En matière de gouvernance, la réforme instaurera un cadastre minier digital qui intégrera les données géologiques et les licences. Ce cadastre permettra de simplifier les procédures d’octroi des permis miniers tout en renforçant les aspects de transparence.

Le double pari du ministère : transparence numérique et équité territoriale

En parallèle à ce projet de loi, le renforcement des dimensions sociales et environnementales s’effectue à deux niveaux : le premier via la numérisation, et le second à travers un projet territorial pilote.

En premier lieu, la numérisation du cadastre minier permet d’améliorer la transparence et la traçabilité, en assurant la surveillance complète du cycle de vie d’une mine. Elle garantit l’équité et l’inclusivité des opportunités pour tous les investisseurs, renforce l’attractivité du secteur par son alignement aux normes internationales, et assure une meilleure efficacité grâce à des procédures accélérées et efficaces.

En second lieu, le ministère de la Transition énergétique mène, en partenariat avec la province de Jerada, un projet pilote sur l’ancienne mine de charbon. Ce projet s’articule autour de trois axes majeurs :

  • transformer les déchets miniers de l’ancienne mine en ressources ;
  • convertir les mineurs informels en entrepreneurs autonomes ;
  • passer de l’opacité actuelle (exploitation minière informelle) à la transparence numérique.

À cet effet, la ministre de la Transition énergétique avait présidé une réunion le 30 mai 2025 dans la province de Jerada. Leila Benali s’était entretenue avec les représentants locaux pour discuter des moyens de faire bénéficier Jerada des opportunités offertes par la transition énergétique, dans le cadre de la mise en œuvre du Nouveau Modèle de développement 2030.

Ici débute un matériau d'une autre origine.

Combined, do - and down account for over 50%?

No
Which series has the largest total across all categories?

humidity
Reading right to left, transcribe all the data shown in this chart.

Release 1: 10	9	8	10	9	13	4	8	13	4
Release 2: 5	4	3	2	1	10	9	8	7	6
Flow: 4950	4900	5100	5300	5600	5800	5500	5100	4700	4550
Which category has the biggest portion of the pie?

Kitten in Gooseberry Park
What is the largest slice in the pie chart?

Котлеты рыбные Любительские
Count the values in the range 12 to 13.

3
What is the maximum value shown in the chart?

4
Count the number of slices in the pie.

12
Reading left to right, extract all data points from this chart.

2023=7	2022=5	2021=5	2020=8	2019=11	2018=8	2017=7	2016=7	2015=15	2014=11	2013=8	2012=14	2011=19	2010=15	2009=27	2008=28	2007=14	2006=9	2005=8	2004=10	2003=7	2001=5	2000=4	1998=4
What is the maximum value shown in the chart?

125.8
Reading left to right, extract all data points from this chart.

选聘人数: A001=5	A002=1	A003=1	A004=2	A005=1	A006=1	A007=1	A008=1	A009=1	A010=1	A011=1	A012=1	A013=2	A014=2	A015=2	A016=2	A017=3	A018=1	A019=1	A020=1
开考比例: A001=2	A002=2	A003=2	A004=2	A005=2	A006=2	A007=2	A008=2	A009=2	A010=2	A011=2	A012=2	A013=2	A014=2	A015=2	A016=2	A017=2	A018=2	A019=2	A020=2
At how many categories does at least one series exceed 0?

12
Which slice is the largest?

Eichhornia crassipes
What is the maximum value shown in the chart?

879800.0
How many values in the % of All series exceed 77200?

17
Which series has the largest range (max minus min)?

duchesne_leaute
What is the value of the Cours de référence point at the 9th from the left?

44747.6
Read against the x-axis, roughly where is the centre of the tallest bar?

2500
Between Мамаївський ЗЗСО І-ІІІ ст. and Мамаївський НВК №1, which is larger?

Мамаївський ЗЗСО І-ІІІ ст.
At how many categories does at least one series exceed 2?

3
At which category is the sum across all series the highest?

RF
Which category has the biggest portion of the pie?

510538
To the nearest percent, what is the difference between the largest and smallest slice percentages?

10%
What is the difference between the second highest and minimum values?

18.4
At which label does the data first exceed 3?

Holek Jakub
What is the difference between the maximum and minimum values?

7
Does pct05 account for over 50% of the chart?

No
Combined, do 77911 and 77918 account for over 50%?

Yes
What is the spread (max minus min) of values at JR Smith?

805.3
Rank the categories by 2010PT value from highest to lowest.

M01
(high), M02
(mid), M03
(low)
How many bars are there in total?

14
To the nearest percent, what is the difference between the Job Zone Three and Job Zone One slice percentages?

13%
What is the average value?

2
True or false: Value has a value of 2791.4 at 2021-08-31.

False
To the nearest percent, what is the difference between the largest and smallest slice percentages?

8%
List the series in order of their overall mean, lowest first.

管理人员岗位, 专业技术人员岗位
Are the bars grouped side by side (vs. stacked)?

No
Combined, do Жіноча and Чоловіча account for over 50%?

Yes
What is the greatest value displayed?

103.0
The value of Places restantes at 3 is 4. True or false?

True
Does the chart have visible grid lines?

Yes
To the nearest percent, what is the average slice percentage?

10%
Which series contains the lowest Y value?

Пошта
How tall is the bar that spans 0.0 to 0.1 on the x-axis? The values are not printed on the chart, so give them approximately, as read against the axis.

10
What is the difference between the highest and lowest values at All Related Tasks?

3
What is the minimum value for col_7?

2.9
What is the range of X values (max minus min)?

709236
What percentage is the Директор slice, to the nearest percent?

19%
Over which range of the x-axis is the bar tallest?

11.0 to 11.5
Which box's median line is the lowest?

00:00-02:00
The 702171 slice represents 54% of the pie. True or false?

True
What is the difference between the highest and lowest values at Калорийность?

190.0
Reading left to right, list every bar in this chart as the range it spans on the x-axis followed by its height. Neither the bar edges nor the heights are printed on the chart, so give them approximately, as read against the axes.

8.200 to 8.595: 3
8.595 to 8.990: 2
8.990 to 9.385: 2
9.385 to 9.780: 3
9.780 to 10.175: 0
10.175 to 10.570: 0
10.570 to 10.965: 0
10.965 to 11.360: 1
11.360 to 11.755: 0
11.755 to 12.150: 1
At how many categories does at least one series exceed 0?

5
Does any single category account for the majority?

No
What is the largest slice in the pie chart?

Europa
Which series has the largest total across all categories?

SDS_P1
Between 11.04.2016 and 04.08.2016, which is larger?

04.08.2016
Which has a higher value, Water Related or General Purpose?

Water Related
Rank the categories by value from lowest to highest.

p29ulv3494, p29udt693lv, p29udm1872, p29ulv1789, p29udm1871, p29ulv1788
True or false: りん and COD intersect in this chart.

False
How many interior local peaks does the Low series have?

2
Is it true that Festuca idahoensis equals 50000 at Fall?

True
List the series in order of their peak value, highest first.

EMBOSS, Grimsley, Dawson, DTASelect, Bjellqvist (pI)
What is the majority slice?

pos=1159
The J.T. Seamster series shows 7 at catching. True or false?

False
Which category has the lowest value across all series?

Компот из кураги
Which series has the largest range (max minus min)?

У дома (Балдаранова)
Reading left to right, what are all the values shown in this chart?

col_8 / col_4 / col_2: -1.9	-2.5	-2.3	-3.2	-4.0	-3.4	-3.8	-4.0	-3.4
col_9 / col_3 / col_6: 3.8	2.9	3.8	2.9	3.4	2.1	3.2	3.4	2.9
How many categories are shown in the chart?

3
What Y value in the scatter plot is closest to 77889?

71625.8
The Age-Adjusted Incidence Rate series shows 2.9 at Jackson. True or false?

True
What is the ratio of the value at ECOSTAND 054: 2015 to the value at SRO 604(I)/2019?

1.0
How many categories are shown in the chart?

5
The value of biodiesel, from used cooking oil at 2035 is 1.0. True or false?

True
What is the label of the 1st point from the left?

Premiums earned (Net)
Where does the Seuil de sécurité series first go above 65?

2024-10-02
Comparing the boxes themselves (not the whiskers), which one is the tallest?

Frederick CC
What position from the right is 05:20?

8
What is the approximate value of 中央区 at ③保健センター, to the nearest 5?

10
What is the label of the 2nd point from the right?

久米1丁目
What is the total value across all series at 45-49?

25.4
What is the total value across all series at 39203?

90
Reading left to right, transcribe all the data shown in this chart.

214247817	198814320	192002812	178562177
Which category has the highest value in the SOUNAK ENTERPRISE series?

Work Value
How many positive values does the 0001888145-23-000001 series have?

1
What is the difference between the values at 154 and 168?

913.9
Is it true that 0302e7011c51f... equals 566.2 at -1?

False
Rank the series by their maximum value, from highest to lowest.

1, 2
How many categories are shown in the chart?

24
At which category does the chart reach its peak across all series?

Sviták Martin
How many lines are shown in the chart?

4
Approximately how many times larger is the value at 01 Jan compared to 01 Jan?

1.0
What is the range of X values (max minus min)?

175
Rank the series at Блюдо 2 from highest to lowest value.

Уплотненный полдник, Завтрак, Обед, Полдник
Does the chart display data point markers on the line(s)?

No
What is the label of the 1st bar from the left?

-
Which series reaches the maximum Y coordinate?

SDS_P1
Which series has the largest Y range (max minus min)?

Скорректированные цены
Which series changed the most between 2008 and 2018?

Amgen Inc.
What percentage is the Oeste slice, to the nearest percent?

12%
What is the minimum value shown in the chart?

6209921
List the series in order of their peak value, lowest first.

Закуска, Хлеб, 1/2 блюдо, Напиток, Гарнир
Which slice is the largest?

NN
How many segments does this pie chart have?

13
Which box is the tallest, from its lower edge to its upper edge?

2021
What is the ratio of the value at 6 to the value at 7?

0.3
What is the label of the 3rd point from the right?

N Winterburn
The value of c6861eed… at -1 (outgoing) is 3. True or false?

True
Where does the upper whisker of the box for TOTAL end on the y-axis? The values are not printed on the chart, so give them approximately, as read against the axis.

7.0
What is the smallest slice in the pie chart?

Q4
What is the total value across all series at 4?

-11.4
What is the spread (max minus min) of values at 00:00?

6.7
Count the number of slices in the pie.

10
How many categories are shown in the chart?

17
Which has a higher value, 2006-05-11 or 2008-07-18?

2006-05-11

L’importance d’un cadre ESG africain

Le Maroc a intégré de façon progressive les dimensions environnementales et sociales, mais il ne peut pas avancer seul. Un cadre ESG africain permettrait de faciliter la certification des projets africains cherchant à accéder aux financements verts et d’anticiper l’impact du MACF qui sera introduit progressivement sur toute la chaîne de valeur minière, en particulier dans les pays et les entreprises exportant vers l’UE.

Depuis Nairobi, dans le cadre de la 20e session de la Conférence ministérielle africaine sur l’environnement, Leila Benali a plaidé pour un cadre ESG africain qui prenne en compte les spécificités du continent. Elle a présenté le Maroc comme premier modèle pour un corridor OTC (Origin, Transit, Certification), prêt à être mis en service pour les pays africains, notamment ceux qui sont enclavés en raison de l’absence d’une façade maritime.

« Le Maroc a intégré les principes ESG dans sa trajectoire nationale à travers de multiples stratégies et engagements internationaux, et des programmes ambitieux en matière de transition énergétique, mais aucun effort national, aussi ambitieux soit-il, ne peut remplacer la nécessité d’un cadre collectif africain qui reflète nos réalités communes, renforce notre souveraineté et facilite l’accès au financement, y compris au financement durable », a déclaré la ministre lors du Power-to-X Summit.

Dans le cadre de la mise en œuvre de ce corridor minier, le ministère travaille sur une plateforme numérique qui couvrira initialement les mines marocaines. Cette plateforme desservira par la suite toute l’Afrique et permettra aux exploitations minières africaines de bénéficier de l’écosystème intégré du Maroc en matière d’infrastructures, d’institutions financières, d’unités industrielles et de transformation, notamment celles en relation avec l’industrie des batteries électriques.